Best-Case Kappa Scores Calculated Retrospectively From EEG Report Databases

01 June 2013

New Image

Purpose: The most popular metric for interrater reliability in electroencephalography is the kappa (kappa) score. kappa calculation is laborious, requiring EEG readers to read the same EEG studies. We introduce a method to determine the best-case kappa score (kappa(BEST)) for measuring interrater reliability between EEG readers, retrospectively. Methods: We incorporated 1 year of EEG reports read by four adult EEG readers at our institution. We used SQL queries to determine EEG findings for subsequent analysis. We generated logistic regression models for particular EEG findings, dependent on patient age, location acuity, and EEG reader. We derived a novel measure, the kappa(BEST) statistic, from the logistic regression coefficients.

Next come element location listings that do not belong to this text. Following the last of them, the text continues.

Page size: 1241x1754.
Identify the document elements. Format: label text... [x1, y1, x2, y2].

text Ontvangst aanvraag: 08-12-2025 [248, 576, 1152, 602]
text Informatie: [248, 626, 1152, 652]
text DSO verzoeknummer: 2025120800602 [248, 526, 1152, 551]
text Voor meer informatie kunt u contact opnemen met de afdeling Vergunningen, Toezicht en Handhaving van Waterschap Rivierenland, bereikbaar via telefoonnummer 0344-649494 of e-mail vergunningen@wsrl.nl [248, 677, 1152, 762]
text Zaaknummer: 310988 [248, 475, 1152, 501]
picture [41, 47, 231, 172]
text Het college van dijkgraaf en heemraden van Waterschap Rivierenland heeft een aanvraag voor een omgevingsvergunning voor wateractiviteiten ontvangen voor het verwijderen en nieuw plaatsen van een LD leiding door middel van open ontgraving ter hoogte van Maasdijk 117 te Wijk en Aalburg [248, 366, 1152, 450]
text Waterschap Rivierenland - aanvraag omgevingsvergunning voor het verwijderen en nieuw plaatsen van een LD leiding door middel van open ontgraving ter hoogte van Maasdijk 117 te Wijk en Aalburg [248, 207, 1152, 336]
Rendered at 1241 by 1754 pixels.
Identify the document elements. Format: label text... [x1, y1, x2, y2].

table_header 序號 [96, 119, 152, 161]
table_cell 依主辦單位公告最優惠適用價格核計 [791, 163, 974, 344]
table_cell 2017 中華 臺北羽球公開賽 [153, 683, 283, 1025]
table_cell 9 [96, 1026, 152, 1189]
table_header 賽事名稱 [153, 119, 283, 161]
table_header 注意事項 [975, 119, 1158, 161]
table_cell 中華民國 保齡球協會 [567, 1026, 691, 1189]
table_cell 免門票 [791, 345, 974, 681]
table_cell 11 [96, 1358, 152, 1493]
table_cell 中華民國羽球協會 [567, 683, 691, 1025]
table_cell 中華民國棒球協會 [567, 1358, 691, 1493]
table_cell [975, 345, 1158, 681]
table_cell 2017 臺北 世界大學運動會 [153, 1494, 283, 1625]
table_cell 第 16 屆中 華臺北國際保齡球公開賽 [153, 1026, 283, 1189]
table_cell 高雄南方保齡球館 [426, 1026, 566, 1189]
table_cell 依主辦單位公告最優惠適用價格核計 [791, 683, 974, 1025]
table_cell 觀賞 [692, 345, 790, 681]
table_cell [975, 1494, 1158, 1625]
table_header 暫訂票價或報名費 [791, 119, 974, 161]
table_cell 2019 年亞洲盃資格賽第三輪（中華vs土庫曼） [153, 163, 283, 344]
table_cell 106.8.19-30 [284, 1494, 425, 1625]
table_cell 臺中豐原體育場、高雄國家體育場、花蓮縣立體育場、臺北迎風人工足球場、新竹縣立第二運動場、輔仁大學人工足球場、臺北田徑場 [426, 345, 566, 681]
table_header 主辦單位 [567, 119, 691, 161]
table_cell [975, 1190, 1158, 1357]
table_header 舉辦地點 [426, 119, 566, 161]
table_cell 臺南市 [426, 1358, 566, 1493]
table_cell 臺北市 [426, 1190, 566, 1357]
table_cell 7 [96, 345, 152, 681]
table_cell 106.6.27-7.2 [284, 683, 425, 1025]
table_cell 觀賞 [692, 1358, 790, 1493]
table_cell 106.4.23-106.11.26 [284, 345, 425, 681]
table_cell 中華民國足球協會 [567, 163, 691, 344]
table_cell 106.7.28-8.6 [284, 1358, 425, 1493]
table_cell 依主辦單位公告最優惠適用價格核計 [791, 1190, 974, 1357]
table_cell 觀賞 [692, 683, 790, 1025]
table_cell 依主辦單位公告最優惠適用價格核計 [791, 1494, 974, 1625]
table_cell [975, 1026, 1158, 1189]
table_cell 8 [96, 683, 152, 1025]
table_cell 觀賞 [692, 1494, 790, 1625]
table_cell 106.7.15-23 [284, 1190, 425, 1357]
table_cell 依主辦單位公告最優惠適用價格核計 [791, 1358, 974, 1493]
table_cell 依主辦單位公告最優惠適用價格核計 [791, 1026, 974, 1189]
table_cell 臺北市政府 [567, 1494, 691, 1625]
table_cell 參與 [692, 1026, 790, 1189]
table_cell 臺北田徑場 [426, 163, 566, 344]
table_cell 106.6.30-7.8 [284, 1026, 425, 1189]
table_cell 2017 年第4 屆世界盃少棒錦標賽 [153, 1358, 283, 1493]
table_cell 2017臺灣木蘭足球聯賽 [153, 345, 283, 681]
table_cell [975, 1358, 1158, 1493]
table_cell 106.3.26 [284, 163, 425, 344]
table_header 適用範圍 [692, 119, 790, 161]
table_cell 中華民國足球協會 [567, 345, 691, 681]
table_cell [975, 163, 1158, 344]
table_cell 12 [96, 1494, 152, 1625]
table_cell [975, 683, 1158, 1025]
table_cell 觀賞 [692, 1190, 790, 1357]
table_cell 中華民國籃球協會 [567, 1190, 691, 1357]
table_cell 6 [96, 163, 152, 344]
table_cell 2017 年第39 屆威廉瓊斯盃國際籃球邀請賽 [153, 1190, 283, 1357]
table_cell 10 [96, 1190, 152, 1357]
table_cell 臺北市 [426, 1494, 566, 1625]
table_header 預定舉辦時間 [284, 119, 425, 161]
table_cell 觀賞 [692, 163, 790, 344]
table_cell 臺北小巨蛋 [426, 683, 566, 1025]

Results: Increasing patient age and location acuity were associated with decreased sleep and increased diffuse abnormalities. For certain findings, EEG readers exhibited the dominant influence, manifesting directly as lower between-reader kappa(BEST) scores for certain EEG findings. Within-reader kappa(BEST) control scores were higher than between-reader scores, suggesting internal consistency. Conclusions: The kappa(BEST) metric can measure significant interrater reliability differences between any number of EEG readers and reports, retrospectively, and is generalizable to other domains (e.g., pathology or radiology reporting). We suggest using this metric as a guide or starting point for focused quality control efforts.